In the court decision below, can you restate the passage starting at "Pro se Plaintiff, Michael" and ending at "will be granted.", swapping "apartment" for "residence"?

### TEXT SHOWN
· · · ·

August 13, 2013
MICHAEL JAKE BAILEY, Plaintiff,
CITY OF ALLENTOWN, et al., Defendants.
Pro se Plaintiff, Michael Jake Bailey, has brought suit against the City of Allentown, the Allentown Police Department and Officer Scott Magill of the Allentown Police Department, for actions allegedly taken by Officer Magill during Plaintiff’s arrest for assault. Plaintiff alleges that just after his arrest, Officer Magill provided Sirena Tirado, Plaintiff’s girlfriend at the time, with access to his apartment without his consent. As a result, Plaintiff claims that Tirado was able to steal his personal property while he was incarcerated. Plaintiff’s amended complaint asserts numerous claims under 42 U.S.C. § 1983 for violations of the Fourth and Eighth Amendments and the state-created danger doctrine, as well as Monell liability. On November 27, 2012, the Defendants filed a motion for summary judgment. For the reasons stated below, Defendants’ motion will be granted.

· · · ·

### DATA FOR REVIEW
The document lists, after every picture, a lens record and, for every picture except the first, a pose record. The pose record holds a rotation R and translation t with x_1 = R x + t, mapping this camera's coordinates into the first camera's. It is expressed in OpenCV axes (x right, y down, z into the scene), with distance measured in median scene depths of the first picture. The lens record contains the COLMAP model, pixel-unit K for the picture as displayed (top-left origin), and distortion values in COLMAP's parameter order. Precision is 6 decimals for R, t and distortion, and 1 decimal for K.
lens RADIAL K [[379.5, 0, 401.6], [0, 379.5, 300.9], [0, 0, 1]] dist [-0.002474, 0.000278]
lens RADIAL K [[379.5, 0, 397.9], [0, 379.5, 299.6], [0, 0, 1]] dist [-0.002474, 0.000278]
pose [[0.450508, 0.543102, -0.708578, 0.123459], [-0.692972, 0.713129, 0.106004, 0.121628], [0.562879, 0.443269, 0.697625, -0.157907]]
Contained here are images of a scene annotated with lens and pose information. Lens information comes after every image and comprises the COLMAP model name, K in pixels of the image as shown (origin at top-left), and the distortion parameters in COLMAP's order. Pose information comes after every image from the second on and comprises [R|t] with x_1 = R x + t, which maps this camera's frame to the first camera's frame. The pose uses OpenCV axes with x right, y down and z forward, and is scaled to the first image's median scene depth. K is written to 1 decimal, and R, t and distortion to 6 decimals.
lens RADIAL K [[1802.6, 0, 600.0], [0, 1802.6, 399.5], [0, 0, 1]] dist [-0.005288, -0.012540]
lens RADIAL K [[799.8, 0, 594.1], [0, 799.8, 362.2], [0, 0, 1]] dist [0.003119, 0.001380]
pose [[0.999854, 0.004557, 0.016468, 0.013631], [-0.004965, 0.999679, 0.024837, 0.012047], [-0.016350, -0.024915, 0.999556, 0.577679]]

· · · ·

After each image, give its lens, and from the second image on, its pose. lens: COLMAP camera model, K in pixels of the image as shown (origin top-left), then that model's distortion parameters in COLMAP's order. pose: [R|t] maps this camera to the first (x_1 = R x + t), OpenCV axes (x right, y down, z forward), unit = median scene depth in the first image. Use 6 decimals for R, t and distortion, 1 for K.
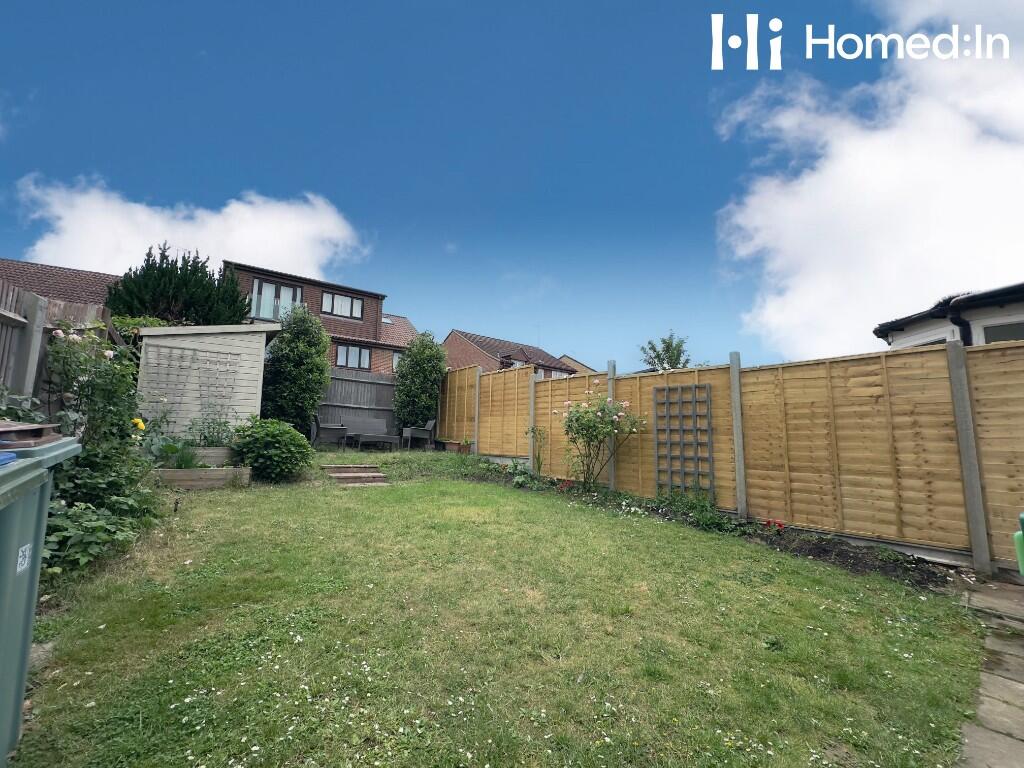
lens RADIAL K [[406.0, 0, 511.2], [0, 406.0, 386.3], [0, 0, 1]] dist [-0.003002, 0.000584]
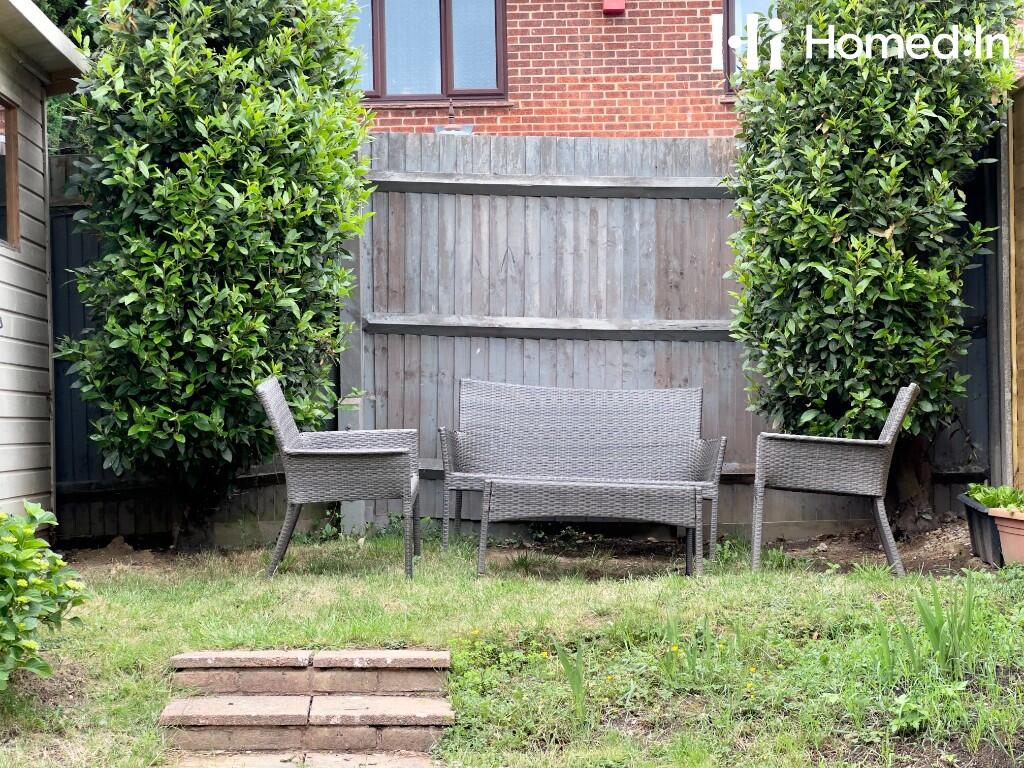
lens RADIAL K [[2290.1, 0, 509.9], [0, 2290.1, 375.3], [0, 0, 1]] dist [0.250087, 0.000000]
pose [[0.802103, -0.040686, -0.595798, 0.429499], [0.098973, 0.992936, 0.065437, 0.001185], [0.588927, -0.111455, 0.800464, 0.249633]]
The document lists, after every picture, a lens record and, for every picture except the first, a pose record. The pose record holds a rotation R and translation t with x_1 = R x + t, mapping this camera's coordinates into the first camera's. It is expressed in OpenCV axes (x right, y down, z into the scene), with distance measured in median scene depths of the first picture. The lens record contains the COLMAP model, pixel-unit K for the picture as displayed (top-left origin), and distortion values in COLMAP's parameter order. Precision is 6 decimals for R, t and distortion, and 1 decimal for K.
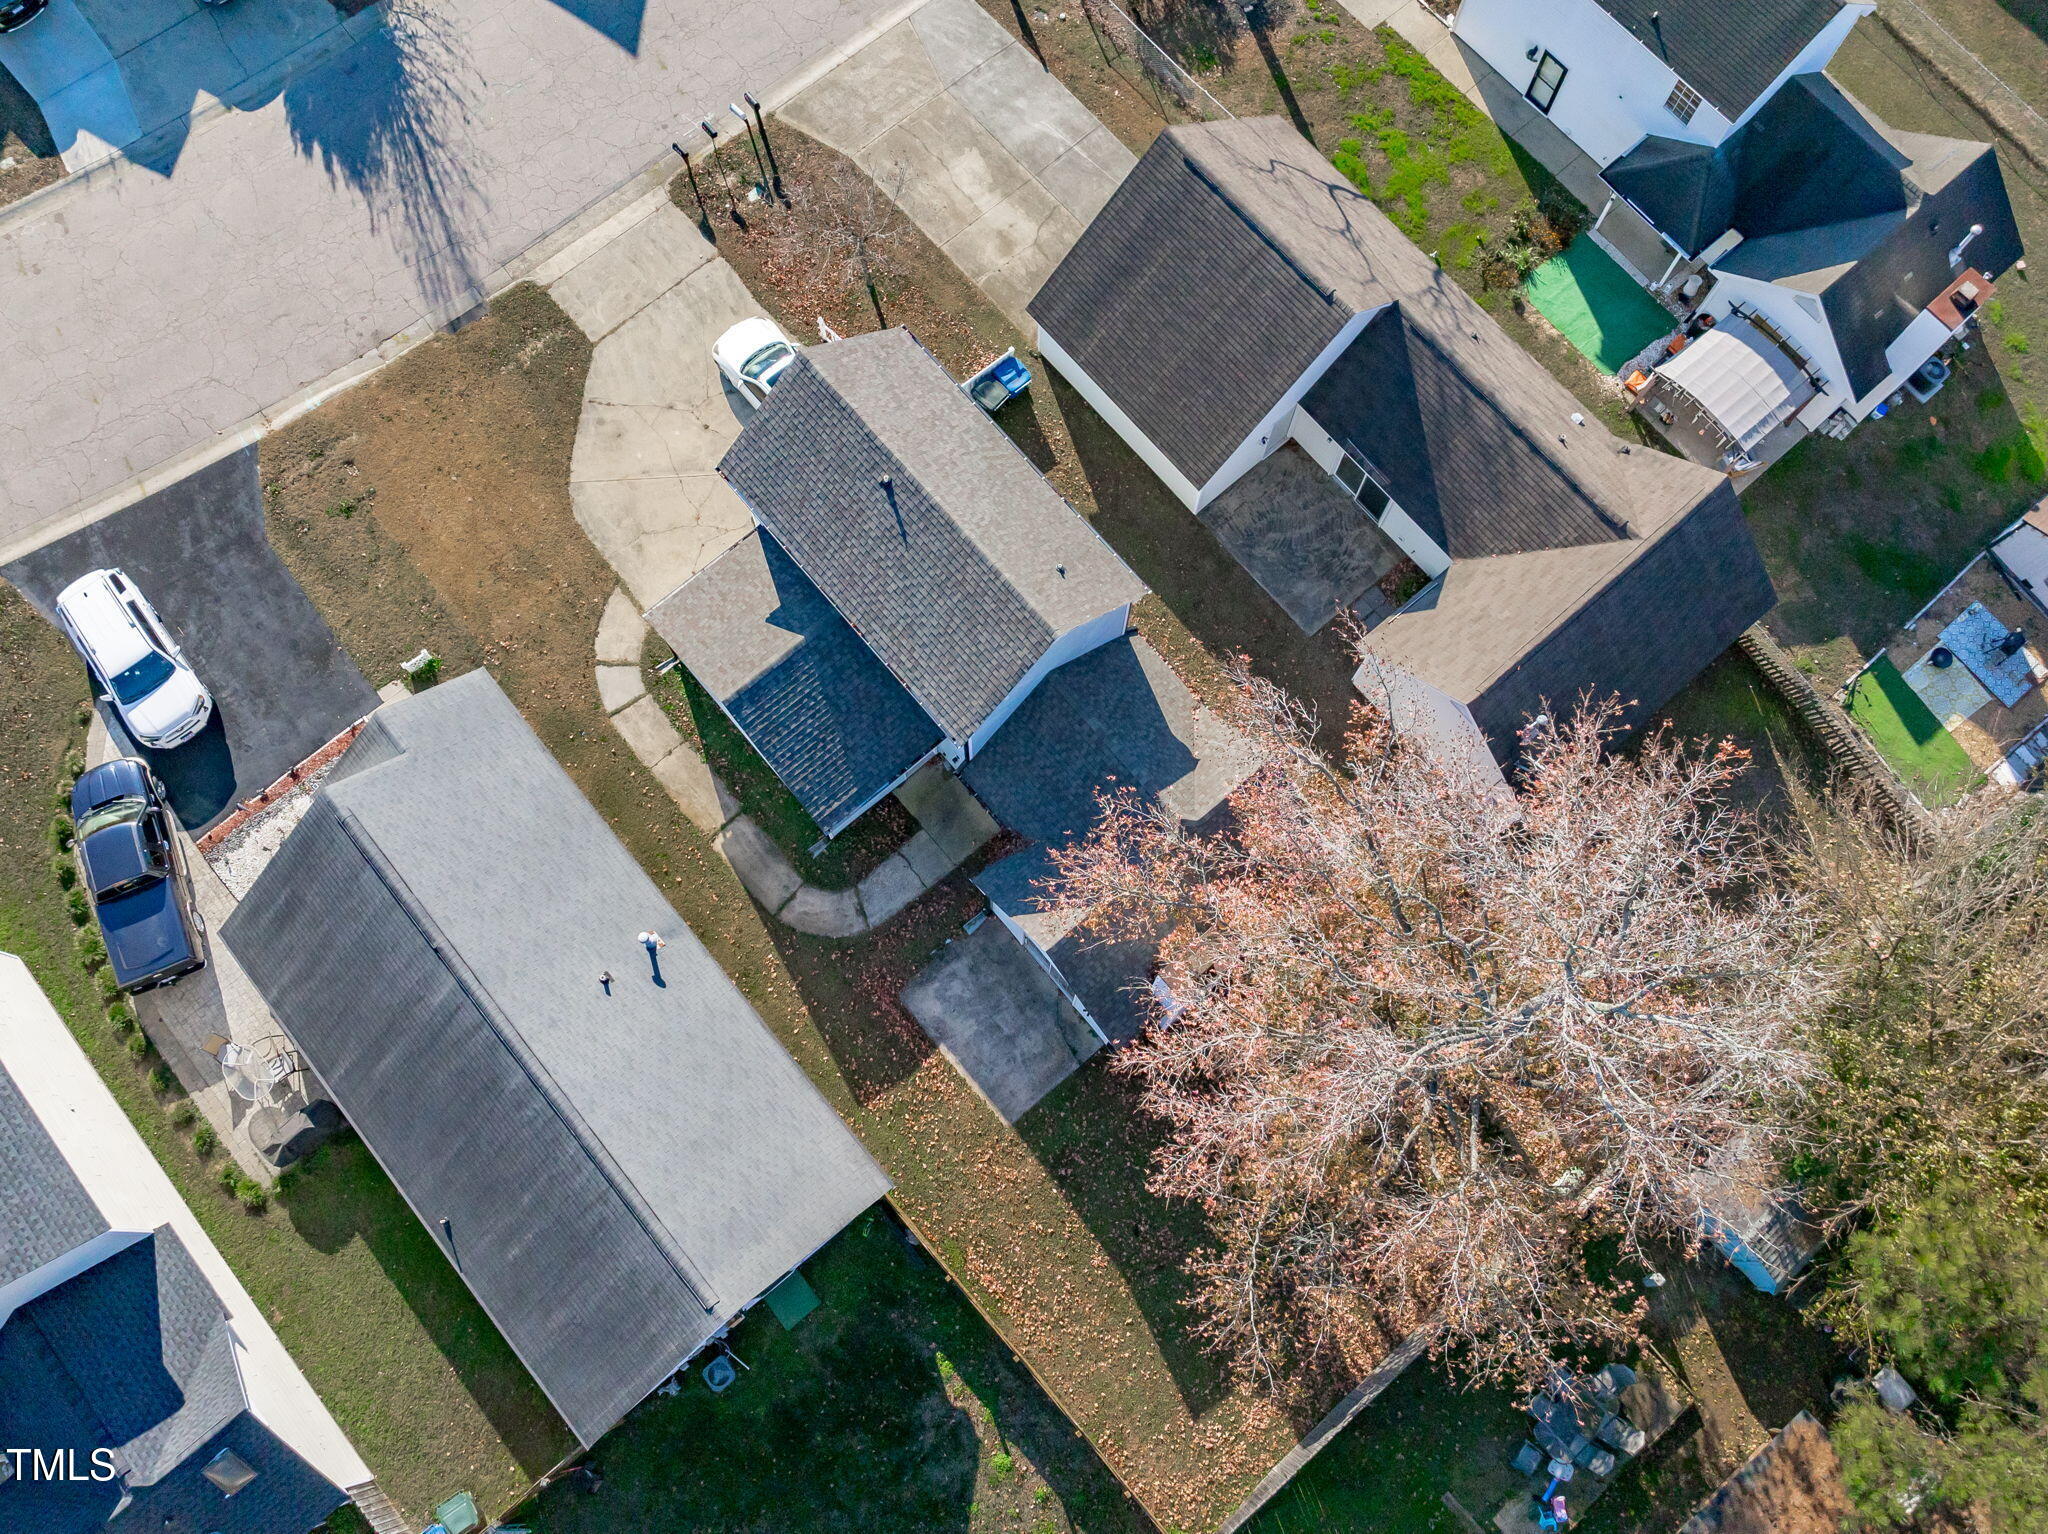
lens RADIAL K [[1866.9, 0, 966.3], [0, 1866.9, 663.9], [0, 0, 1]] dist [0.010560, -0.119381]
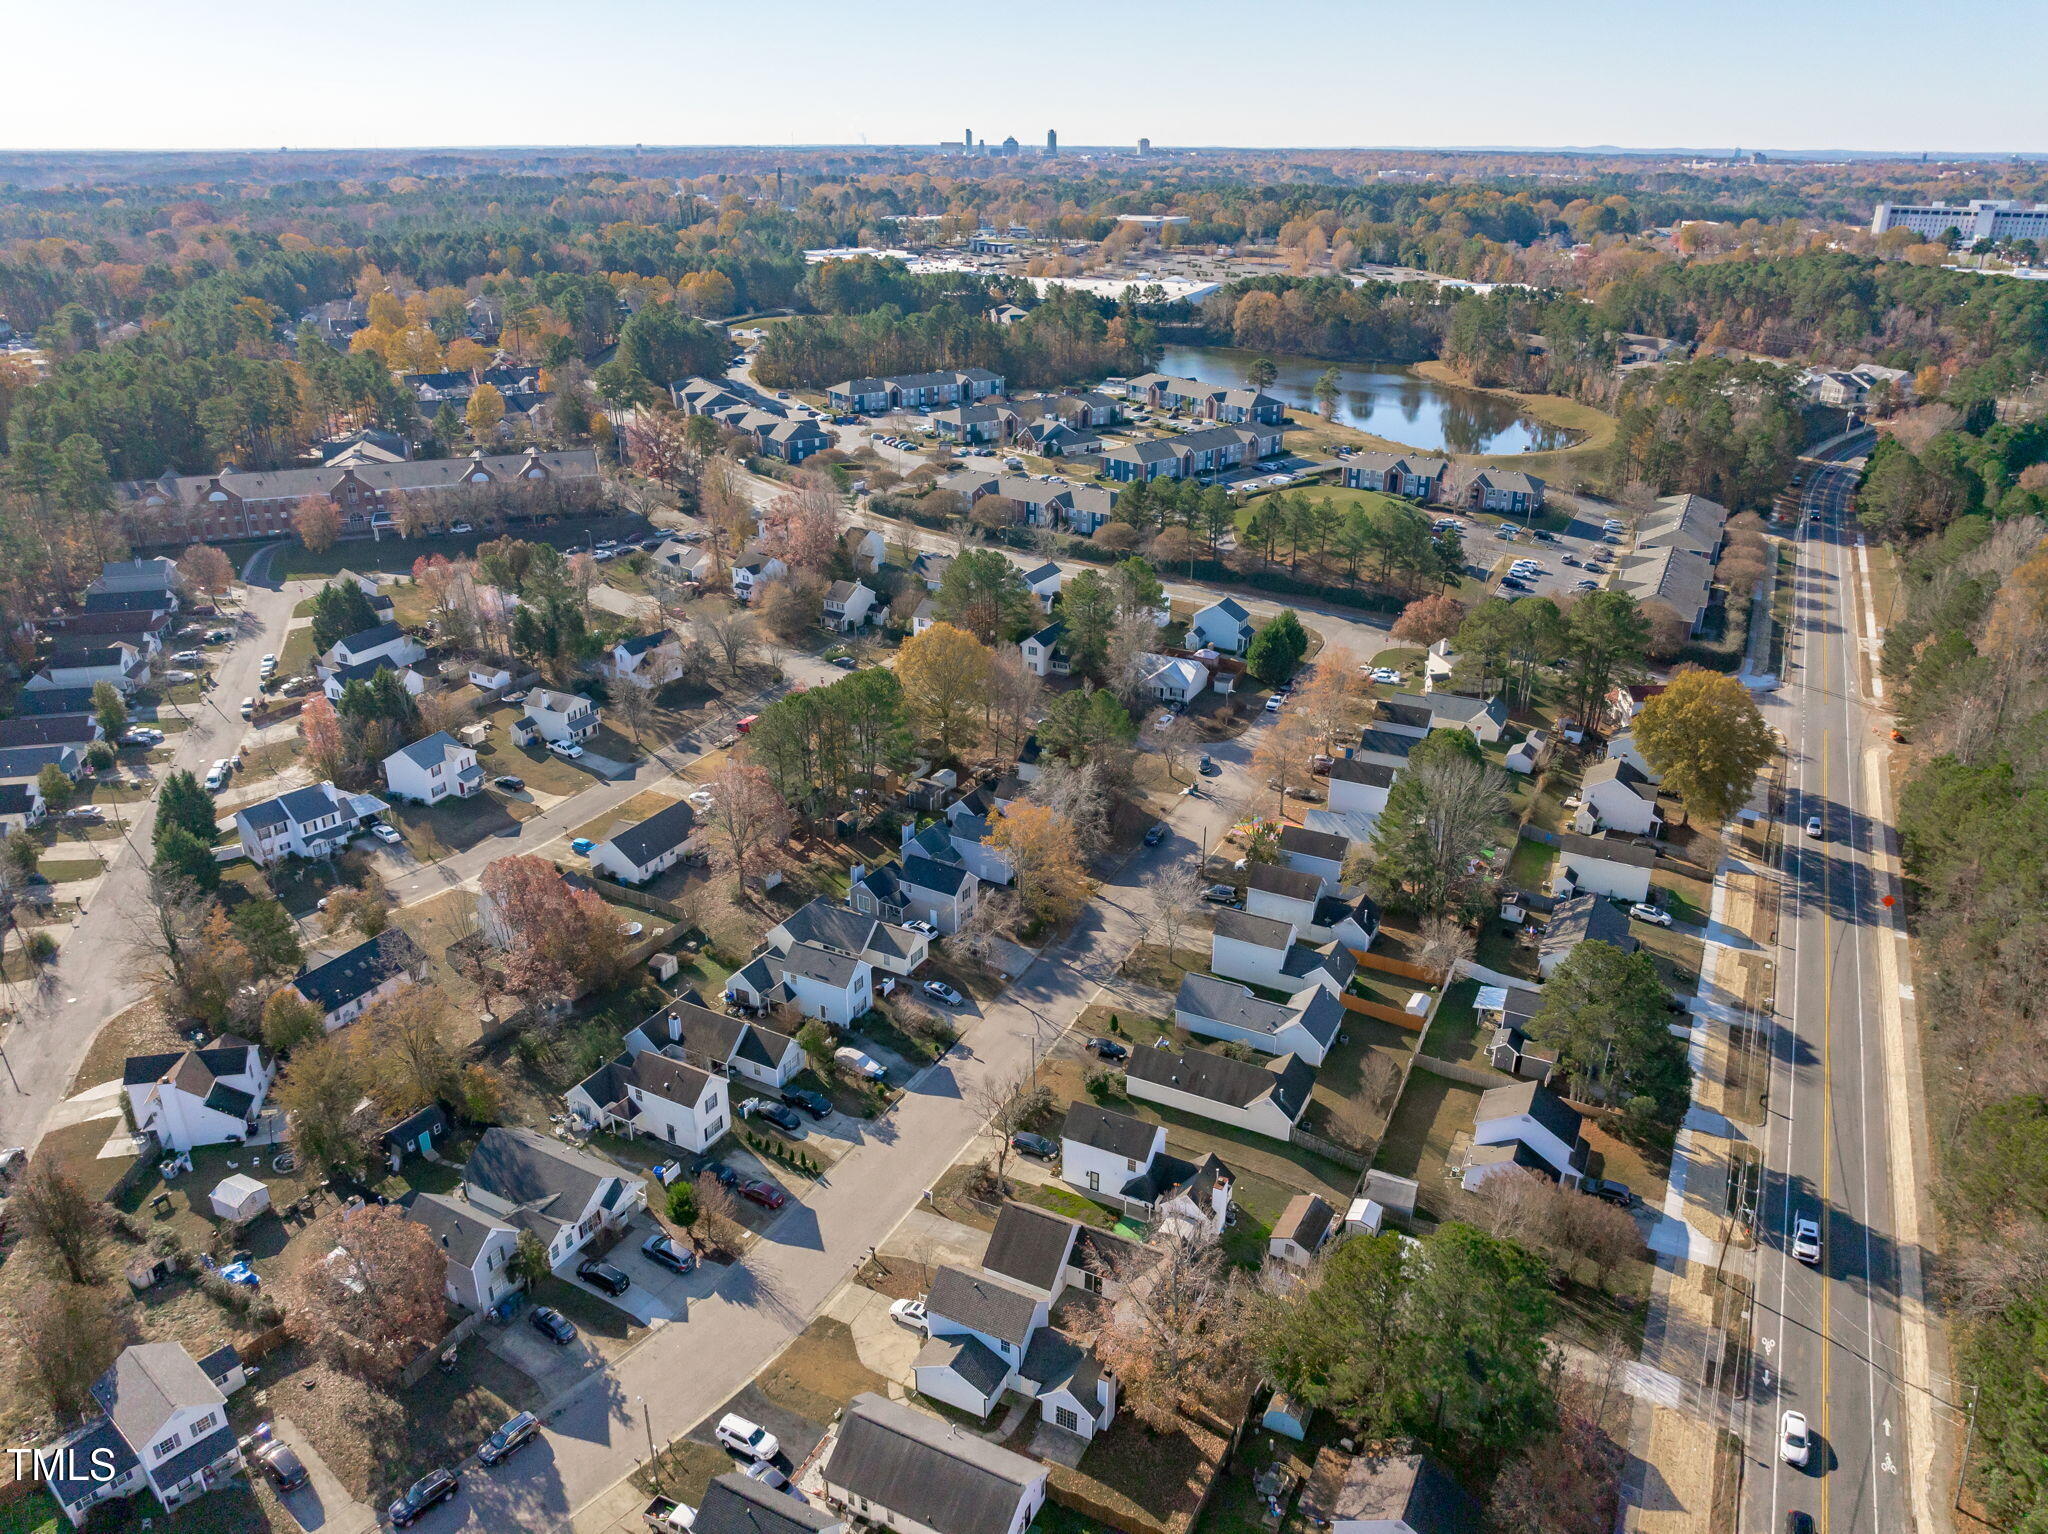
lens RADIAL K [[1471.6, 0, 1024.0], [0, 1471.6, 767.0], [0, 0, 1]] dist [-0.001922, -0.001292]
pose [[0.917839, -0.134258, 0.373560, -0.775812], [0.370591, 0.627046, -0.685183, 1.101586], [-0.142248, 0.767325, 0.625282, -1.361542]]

· · · ·

### RESULT BELOW
Pro se Plaintiff, Michael Jake Bailey, has brought suit against the City of Allentown, the Allentown Police Department and Officer Scott Magill of the Allentown Police Department, for actions allegedly taken by Officer Magill during Plaintiff’s arrest for assault. Plaintiff alleges that just after his arrest, Officer Magill provided Sirena Tirado, Plaintiff’s girlfriend at the time, with access to his residence without his consent. As a result, Plaintiff claims that Tirado was able to steal his personal property while he was incarcerated. Plaintiff’s amended complaint asserts numerous claims under 42 U.S.C. § 1983 for violations of the Fourth and Eighth Amendments and the state-created danger doctrine, as well as Monell liability. On November 27, 2012, the Defendants filed a motion for summary judgment. For the reasons stated below, Defendants’ motion will be granted.